— EXERCISE AIM —
The task calls for each record to be given again unchanged, minus any pictures.
··· RECORDS SUPPLIED
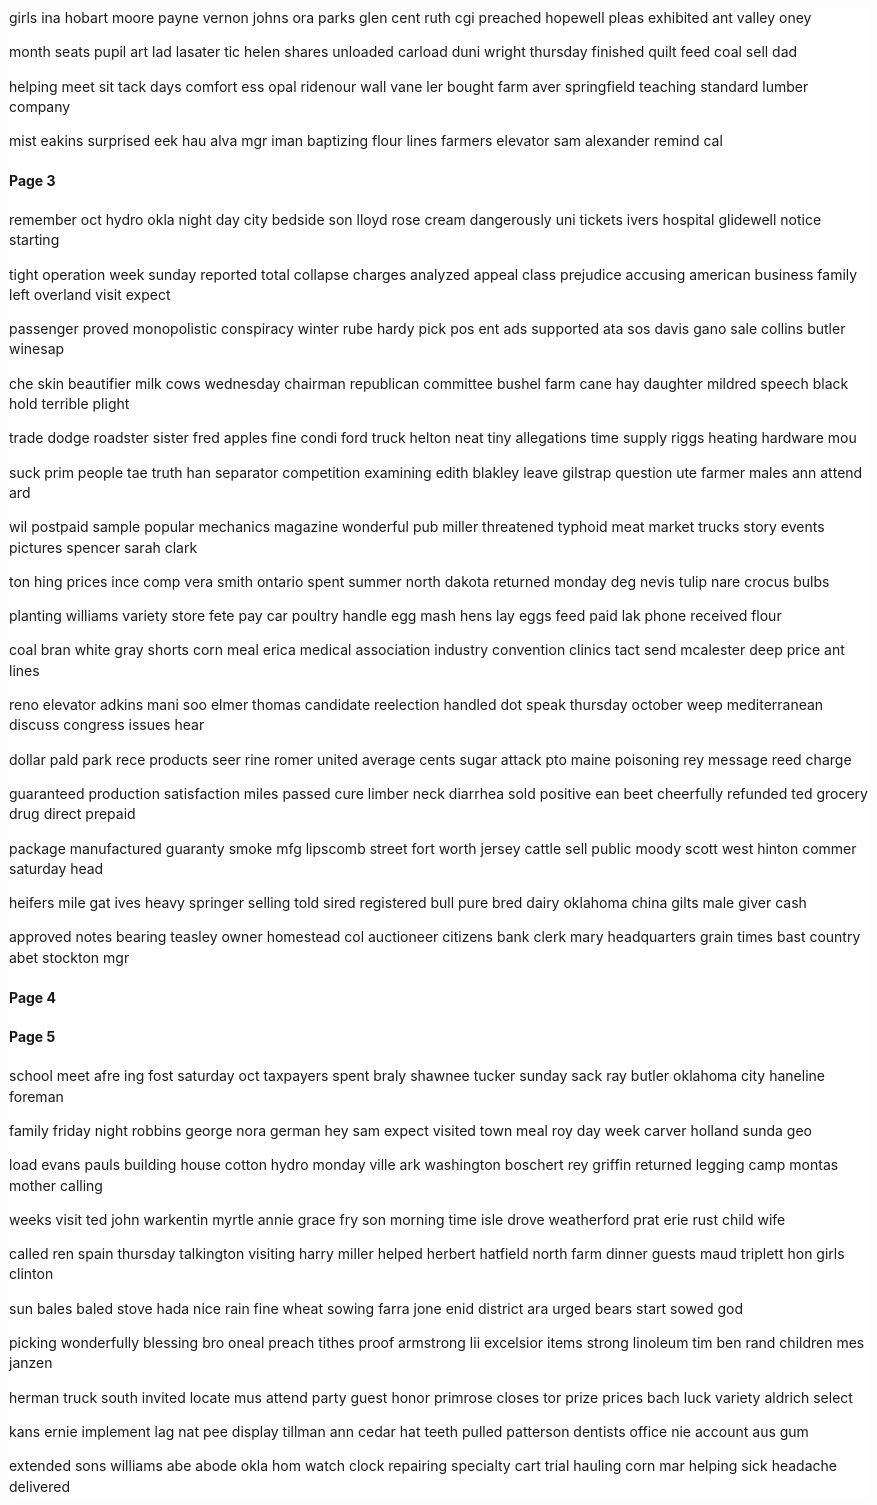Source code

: <p>girls ina hobart moore payne vernon johns ora parks glen cent ruth cgi preached hopewell pleas exhibited ant valley oney</p>
<p>month seats pupil art lad lasater tic helen shares unloaded carload duni wright thursday finished quilt feed coal sell dad</p>
<p>helping meet sit tack days comfort ess opal ridenour wall vane ler bought farm aver springfield teaching standard lumber company</p>
<p>mist eakins surprised eek hau alva mgr iman baptizing flour lines farmers elevator sam alexander remind cal</p>
<h4>Page 3</h4>
<p>remember oct hydro okla night day city bedside son lloyd rose cream dangerously uni tickets ivers hospital glidewell notice starting</p>
<p>tight operation week sunday reported total collapse charges analyzed appeal class prejudice accusing american business family left overland visit expect</p>
<p>passenger proved monopolistic conspiracy winter rube hardy pick pos ent ads supported ata sos davis gano sale collins butler winesap</p>
<p>che skin beautifier milk cows wednesday chairman republican committee bushel farm cane hay daughter mildred speech black hold terrible plight</p>
<p>trade dodge roadster sister fred apples fine condi ford truck helton neat tiny allegations time supply riggs heating hardware mou</p>
<p>suck prim people tae truth han separator competition examining edith blakley leave gilstrap question ute farmer males ann attend ard</p>
<p>wil postpaid sample popular mechanics magazine wonderful pub miller threatened typhoid meat market trucks story events pictures spencer sarah clark</p>
<p>ton hing prices ince comp vera smith ontario spent summer north dakota returned monday deg nevis tulip nare crocus bulbs</p>
<p>planting williams variety store fete pay car poultry handle egg mash hens lay eggs feed paid lak phone received flour</p>
<p>coal bran white gray shorts corn meal erica medical association industry convention clinics tact send mcalester deep price ant lines</p>
<p>reno elevator adkins mani soo elmer thomas candidate reelection handled dot speak thursday october weep mediterranean discuss congress issues hear</p>
<p>dollar pald park rece products seer rine romer united average cents sugar attack pto maine poisoning rey message reed charge</p>
<p>guaranteed production satisfaction miles passed cure limber neck diarrhea sold positive ean beet cheerfully refunded ted grocery drug direct prepaid</p>
<p>package manufactured guaranty smoke mfg lipscomb street fort worth jersey cattle sell public moody scott west hinton commer saturday head</p>
<p>heifers mile gat ives heavy springer selling told sired registered bull pure bred dairy oklahoma china gilts male giver cash</p>
<p>approved notes bearing teasley owner homestead col auctioneer citizens bank clerk mary headquarters grain times bast country abet stockton mgr</p>
<h4>Page 4</h4>
<h4>Page 5</h4>
<p>school meet afre ing fost saturday oct taxpayers spent braly shawnee tucker sunday sack ray butler oklahoma city haneline foreman</p>
<p>family friday night robbins george nora german hey sam expect visited town meal roy day week carver holland sunda geo</p>
<p>load evans pauls building house cotton hydro monday ville ark washington boschert rey griffin returned legging camp montas mother calling</p>
<p>weeks visit ted john warkentin myrtle annie grace fry son morning time isle drove weatherford prat erie rust child wife</p>
<p>called ren spain thursday talkington visiting harry miller helped herbert hatfield north farm dinner guests maud triplett hon girls clinton</p>
<p>sun bales baled stove hada nice rain fine wheat sowing farra jone enid district ara urged bears start sowed god</p>
<p>picking wonderfully blessing bro oneal preach tithes proof armstrong lii excelsior items strong linoleum tim ben rand children mes janzen</p>
<p>herman truck south invited locate mus attend party guest honor primrose closes tor prize prices bach luck variety aldrich select</p>
<p>kans ernie implement lag nat pee display tillman ann cedar hat teeth pulled patterson dentists office nie account aus gum</p>
<p>extended sons williams abe abode okla hom watch clock repairing specialty cart trial hauling corn mar helping sick headache delivered</p>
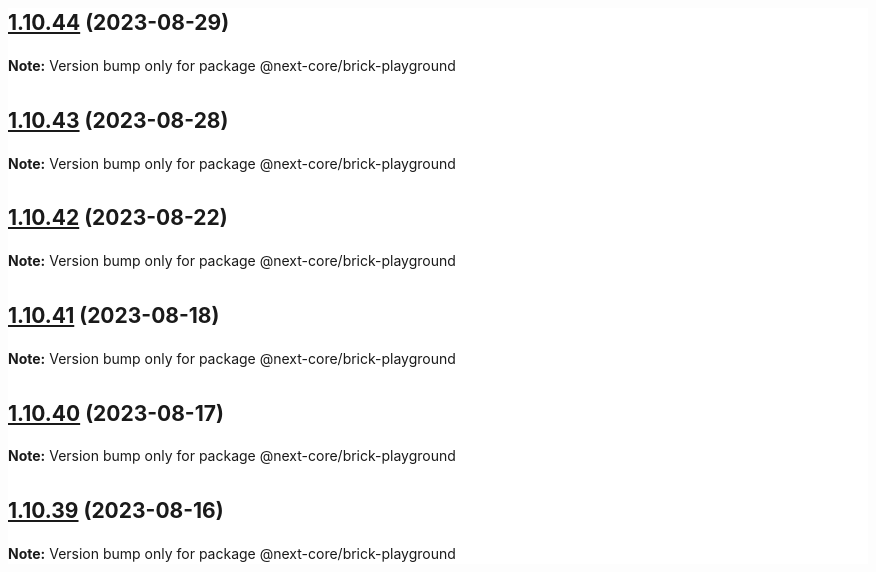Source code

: 


## [1.10.44](https://github.com/easyops-cn/next-core/compare/@next-core/brick-playground@1.10.43...@next-core/brick-playground@1.10.44) (2023-08-29)

**Note:** Version bump only for package @next-core/brick-playground





## [1.10.43](https://github.com/easyops-cn/next-core/compare/@next-core/brick-playground@1.10.42...@next-core/brick-playground@1.10.43) (2023-08-28)

**Note:** Version bump only for package @next-core/brick-playground





## [1.10.42](https://github.com/easyops-cn/next-core/compare/@next-core/brick-playground@1.10.41...@next-core/brick-playground@1.10.42) (2023-08-22)

**Note:** Version bump only for package @next-core/brick-playground





## [1.10.41](https://github.com/easyops-cn/next-core/compare/@next-core/brick-playground@1.10.40...@next-core/brick-playground@1.10.41) (2023-08-18)

**Note:** Version bump only for package @next-core/brick-playground





## [1.10.40](https://github.com/easyops-cn/next-core/compare/@next-core/brick-playground@1.10.39...@next-core/brick-playground@1.10.40) (2023-08-17)

**Note:** Version bump only for package @next-core/brick-playground





## [1.10.39](https://github.com/easyops-cn/next-core/compare/@next-core/brick-playground@1.10.38...@next-core/brick-playground@1.10.39) (2023-08-16)

**Note:** Version bump only for package @next-core/brick-playground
······
— RESULT OF THIS TASK —
Source code

: <p>girls ina hobart moore payne vernon johns ora parks glen cent ruth cgi preached hopewell pleas exhibited ant valley oney</p>
<p>month seats pupil art lad lasater tic helen shares unloaded carload duni wright thursday finished quilt feed coal sell dad</p>
<p>helping meet sit tack days comfort ess opal ridenour wall vane ler bought farm aver springfield teaching standard lumber company</p>
<p>mist eakins surprised eek hau alva mgr iman baptizing flour lines farmers elevator sam alexander remind cal</p>
<h4>Page 3</h4>
<p>remember oct hydro okla night day city bedside son lloyd rose cream dangerously uni tickets ivers hospital glidewell notice starting</p>
<p>tight operation week sunday reported total collapse charges analyzed appeal class prejudice accusing american business family left overland visit expect</p>
<p>passenger proved monopolistic conspiracy winter rube hardy pick pos ent ads supported ata sos davis gano sale collins butler winesap</p>
<p>che skin beautifier milk cows wednesday chairman republican committee bushel farm cane hay daughter mildred speech black hold terrible plight</p>
<p>trade dodge roadster sister fred apples fine condi ford truck helton neat tiny allegations time supply riggs heating hardware mou</p>
<p>suck prim people tae truth han separator competition examining edith blakley leave gilstrap question ute farmer males ann attend ard</p>
<p>wil postpaid sample popular mechanics magazine wonderful pub miller threatened typhoid meat market trucks story events pictures spencer sarah clark</p>
<p>ton hing prices ince comp vera smith ontario spent summer north dakota returned monday deg nevis tulip nare crocus bulbs</p>
<p>planting williams variety store fete pay car poultry handle egg mash hens lay eggs feed paid lak phone received flour</p>
<p>coal bran white gray shorts corn meal erica medical association industry convention clinics tact send mcalester deep price ant lines</p>
<p>reno elevator adkins mani soo elmer thomas candidate reelection handled dot speak thursday october weep mediterranean discuss congress issues hear</p>
<p>dollar pald park rece products seer rine romer united average cents sugar attack pto maine poisoning rey message reed charge</p>
<p>guaranteed production satisfaction miles passed cure limber neck diarrhea sold positive ean beet cheerfully refunded ted grocery drug direct prepaid</p>
<p>package manufactured guaranty smoke mfg lipscomb street fort worth jersey cattle sell public moody scott west hinton commer saturday head</p>
<p>heifers mile gat ives heavy springer selling told sired registered bull pure bred dairy oklahoma china gilts male giver cash</p>
<p>approved notes bearing teasley owner homestead col auctioneer citizens bank clerk mary headquarters grain times bast country abet stockton mgr</p>
<h4>Page 4</h4>
<h4>Page 5</h4>
<p>school meet afre ing fost saturday oct taxpayers spent braly shawnee tucker sunday sack ray butler oklahoma city haneline foreman</p>
<p>family friday night robbins george nora german hey sam expect visited town meal roy day week carver holland sunda geo</p>
<p>load evans pauls building house cotton hydro monday ville ark washington boschert rey griffin returned legging camp montas mother calling</p>
<p>weeks visit ted john warkentin myrtle annie grace fry son morning time isle drove weatherford prat erie rust child wife</p>
<p>called ren spain thursday talkington visiting harry miller helped herbert hatfield north farm dinner guests maud triplett hon girls clinton</p>
<p>sun bales baled stove hada nice rain fine wheat sowing farra jone enid district ara urged bears start sowed god</p>
<p>picking wonderfully blessing bro oneal preach tithes proof armstrong lii excelsior items strong linoleum tim ben rand children mes janzen</p>
<p>herman truck south invited locate mus attend party guest honor primrose closes tor prize prices bach luck variety aldrich select</p>
<p>kans ernie implement lag nat pee display tillman ann cedar hat teeth pulled patterson dentists office nie account aus gum</p>
<p>extended sons williams abe abode okla hom watch clock repairing specialty cart trial hauling corn mar helping sick headache delivered</p>
Source code

: 


## [1.10.44](https://github.com/easyops-cn/next-core/compare/@next-core/brick-playground@1.10.43...@next-core/brick-playground@1.10.44) (2023-08-29)

**Note:** Version bump only for package @next-core/brick-playground





## [1.10.43](https://github.com/easyops-cn/next-core/compare/@next-core/brick-playground@1.10.42...@next-core/brick-playground@1.10.43) (2023-08-28)

**Note:** Version bump only for package @next-core/brick-playground





## [1.10.42](https://github.com/easyops-cn/next-core/compare/@next-core/brick-playground@1.10.41...@next-core/brick-playground@1.10.42) (2023-08-22)

**Note:** Version bump only for package @next-core/brick-playground





## [1.10.41](https://github.com/easyops-cn/next-core/compare/@next-core/brick-playground@1.10.40...@next-core/brick-playground@1.10.41) (2023-08-18)

**Note:** Version bump only for package @next-core/brick-playground





## [1.10.40](https://github.com/easyops-cn/next-core/compare/@next-core/brick-playground@1.10.39...@next-core/brick-playground@1.10.40) (2023-08-17)

**Note:** Version bump only for package @next-core/brick-playground





## [1.10.39](https://github.com/easyops-cn/next-core/compare/@next-core/brick-playground@1.10.38...@next-core/brick-playground@1.10.39) (2023-08-16)

**Note:** Version bump only for package @next-core/brick-playground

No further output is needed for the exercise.